Jacques Parizeau, le technicien compatissant

René Lévesque a charmé les Québécois par son intelligence émouvante. « Il discourait en langue québécoise de ce temps-là, le français de désir », écrit justement Jean Larose, dans ses récents Essais de littérature appliquée (Boréal, 2015). Jacques Parizeau n’a jamais suscité le même attachement émotif. La majorité des Québécois le respectaient — comment faire autrement devant tant d’envergure ? —, certains même vénéraient sa détermination indépendantiste, mais peu vibraient devant lui.
Pierre Bourgault, en 1994, dans les pages du Globe and Mail, s’en désolait. « Ils n’aiment pas son style : trop distant à leur goût, écrivait-il. Ils n’aiment pas son assurance : trop différente de leur propre sentiment d’infériorité. Ils n’aiment pas les gagnants : trop difficiles à accepter pour les perdants qu’ils sont. » Bourgault ajoutait que si les Québécois n’arrivaient pas à vraiment aimer Parizeau, c’est que ce dernier, au fond, en imposant l’exemple de son courage et de sa constance, leur procurait « un vague sentiment de culpabilité ». Parizeau, en d’autres termes, leur faisait un peu peur, en les forçant à trancher.
Rationnel
Bien conscient de cela, le regretté homme politique avait choisi, en 2009 comme avant, dans un essai intitulé La souveraineté du Québec. Hier, aujourd’hui et demain (Michel Brûlé), d’assumer pleinement le « point de vue du technicien ». Une majorité de Québécois, constatait-il, croient la souveraineté souhaitable et réalisable, mais pensent qu’elle ne se fera pas.
Cela est normal, convenait-il, puisqu’un peuple qui « a atteint un certain degré d’aisance, de bien-être, […] hésitera à se lancer dans ce qui pourrait passer pour une aventure ». Pour le convaincre d’abandonner ce fatalisme, Parizeau, c’était sa force, choisissait donc de « faire appel au rationnel ». Une telle approche n’a pas le lyrisme de celle d’un Lévesque, mais est nécessaire pour rassurer les esprits hésitants.
Infatigable militant de la cause indépendantiste, Parizeau, presque quinze ans après avoir quitté son poste de premier ministre, s’attelait une fois de plus à la tâche, en économiste, en « technicien ». La mondialisation, expliquait-il, en créant de grands marchés internationaux, profite au projet souverainiste, désormais libéré du boulet de l’association vitale avec le Canada. « L’intégration économique, suggérait Parizeau, ne réduit pas le nombre de pays indépendants, elle contribue à l’augmenter », en permettant à ces pays, petits ou grands, de s’intégrer dans de vastes ensembles.
Dans le même élan, toutefois, étant donné que cette intégration entraîne le fait que les États doivent déléguer certains pouvoirs à des organismes internationaux, il faut de plus en plus « que le citoyen sache qu’il reste quelqu’un qui soit responsable de son bien-être et de sa protection. Et ce quelqu’un, concluait Parizeau, doit être l’expression d’une culture commune, d’institutions communes — la plupart du temps d’une même langue — et en tout cas d’un vouloir-vivre ensemble. »

Travail demandé -
1: D'après le texte sur Jacques Parizeau, pourquoi est-il normal qu'une majorité de Québécois pensent que la souveraineté ne se fera pas ? Répondez en une à trois phrases.
2: Dans quel journal Pierre Bourgault a-t-il écrit en 1994, selon le texte sur Jacques Parizeau ?
3: Les affirmations suivantes concordent-elles avec le texte sur Jacques Parizeau ? Répondez par oui ou par non et citez les mots du texte qui tranchent. (a) Les Essais de littérature appliquée de Jean Larose ont paru chez Boréal en 2015. (b) Jacques Parizeau a suscité le même attachement émotif que René Lévesque. (c) Selon Parizeau, l'intégration économique réduit le nombre de pays indépendants.

Entrées répertoriées -
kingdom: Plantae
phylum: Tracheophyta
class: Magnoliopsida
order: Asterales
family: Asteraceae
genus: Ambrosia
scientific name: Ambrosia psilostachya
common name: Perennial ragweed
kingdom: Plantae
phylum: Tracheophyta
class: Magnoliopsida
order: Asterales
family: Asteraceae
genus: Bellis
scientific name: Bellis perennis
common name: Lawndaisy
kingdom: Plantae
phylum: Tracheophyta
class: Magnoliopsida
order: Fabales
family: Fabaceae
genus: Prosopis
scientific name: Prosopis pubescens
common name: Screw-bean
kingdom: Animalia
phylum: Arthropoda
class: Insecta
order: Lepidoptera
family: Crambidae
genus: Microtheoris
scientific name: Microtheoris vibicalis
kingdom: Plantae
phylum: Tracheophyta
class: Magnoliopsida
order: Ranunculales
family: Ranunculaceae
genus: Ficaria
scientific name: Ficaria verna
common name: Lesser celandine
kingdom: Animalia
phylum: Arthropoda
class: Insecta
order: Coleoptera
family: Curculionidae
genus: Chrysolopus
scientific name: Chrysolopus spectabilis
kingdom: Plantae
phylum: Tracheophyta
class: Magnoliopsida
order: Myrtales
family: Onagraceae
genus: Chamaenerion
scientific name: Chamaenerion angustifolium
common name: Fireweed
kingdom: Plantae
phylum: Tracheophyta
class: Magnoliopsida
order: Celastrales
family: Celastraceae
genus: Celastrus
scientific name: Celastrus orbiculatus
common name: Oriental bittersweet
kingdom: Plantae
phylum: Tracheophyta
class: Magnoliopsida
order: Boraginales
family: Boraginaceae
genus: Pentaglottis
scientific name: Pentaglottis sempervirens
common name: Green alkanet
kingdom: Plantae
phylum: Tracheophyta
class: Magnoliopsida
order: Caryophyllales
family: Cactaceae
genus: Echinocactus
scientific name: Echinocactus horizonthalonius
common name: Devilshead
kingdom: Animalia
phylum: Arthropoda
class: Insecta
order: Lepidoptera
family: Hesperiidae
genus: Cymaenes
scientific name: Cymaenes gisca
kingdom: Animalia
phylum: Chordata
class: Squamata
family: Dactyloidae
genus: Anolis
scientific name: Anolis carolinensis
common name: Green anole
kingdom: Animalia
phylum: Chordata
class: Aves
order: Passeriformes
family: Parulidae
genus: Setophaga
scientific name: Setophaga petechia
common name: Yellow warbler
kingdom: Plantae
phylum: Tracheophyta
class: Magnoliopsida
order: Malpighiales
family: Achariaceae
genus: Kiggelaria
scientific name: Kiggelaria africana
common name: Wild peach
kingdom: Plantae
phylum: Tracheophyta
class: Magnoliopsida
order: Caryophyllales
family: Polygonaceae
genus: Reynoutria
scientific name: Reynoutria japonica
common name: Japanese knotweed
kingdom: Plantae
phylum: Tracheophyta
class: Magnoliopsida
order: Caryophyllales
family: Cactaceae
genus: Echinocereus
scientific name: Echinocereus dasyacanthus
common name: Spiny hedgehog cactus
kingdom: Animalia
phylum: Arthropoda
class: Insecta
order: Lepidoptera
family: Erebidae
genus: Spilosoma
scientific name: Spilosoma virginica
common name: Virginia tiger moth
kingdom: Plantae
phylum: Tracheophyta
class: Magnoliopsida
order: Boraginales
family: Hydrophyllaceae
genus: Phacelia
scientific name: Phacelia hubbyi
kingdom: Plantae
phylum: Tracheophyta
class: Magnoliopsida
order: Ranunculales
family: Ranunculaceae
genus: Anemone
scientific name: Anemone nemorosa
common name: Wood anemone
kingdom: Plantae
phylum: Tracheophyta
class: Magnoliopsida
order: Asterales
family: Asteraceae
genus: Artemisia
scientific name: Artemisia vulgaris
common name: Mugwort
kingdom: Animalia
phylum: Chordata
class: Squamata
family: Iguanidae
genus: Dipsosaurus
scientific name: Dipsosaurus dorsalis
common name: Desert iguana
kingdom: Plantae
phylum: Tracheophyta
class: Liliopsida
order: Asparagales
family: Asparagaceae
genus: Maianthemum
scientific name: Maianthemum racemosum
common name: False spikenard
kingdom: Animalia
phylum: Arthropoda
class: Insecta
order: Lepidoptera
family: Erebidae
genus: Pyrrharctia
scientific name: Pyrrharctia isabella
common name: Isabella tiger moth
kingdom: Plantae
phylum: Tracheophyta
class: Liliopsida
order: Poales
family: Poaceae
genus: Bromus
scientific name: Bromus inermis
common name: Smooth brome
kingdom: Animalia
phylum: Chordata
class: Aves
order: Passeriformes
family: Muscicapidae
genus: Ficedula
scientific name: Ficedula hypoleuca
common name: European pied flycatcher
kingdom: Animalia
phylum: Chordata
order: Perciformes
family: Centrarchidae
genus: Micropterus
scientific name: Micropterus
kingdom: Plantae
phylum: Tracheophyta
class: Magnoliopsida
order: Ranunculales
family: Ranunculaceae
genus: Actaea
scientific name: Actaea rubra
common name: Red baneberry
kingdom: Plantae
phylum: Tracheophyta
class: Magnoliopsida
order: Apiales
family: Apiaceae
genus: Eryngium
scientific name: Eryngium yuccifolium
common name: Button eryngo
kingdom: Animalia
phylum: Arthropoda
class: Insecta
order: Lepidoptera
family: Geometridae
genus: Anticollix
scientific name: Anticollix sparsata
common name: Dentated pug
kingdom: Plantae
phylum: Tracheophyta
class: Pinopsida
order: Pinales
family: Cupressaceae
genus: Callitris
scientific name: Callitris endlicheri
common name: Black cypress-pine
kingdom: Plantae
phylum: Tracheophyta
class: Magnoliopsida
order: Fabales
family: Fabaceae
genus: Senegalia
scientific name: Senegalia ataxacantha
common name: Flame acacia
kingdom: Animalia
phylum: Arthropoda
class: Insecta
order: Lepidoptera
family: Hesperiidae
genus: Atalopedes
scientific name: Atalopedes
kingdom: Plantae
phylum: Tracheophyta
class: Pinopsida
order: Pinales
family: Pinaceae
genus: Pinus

Corrigé des tâches -
1: Selon Parizeau, un peuple qui a atteint un certain degré d'aisance et de bien-être hésitera à se lancer dans ce qui pourrait passer pour une aventure. Pour vaincre ce fatalisme, il choisissait de faire appel au rationnel.

2: Dans le Globe and Mail.

3:
(a) Oui : « Essais de littérature appliquée (Boréal, 2015) ».
(b) Non : « Jacques Parizeau n’a jamais suscité le même attachement émotif. »
(c) Non : « ne réduit pas le nombre de pays indépendants, elle contribue à l’augmenter ».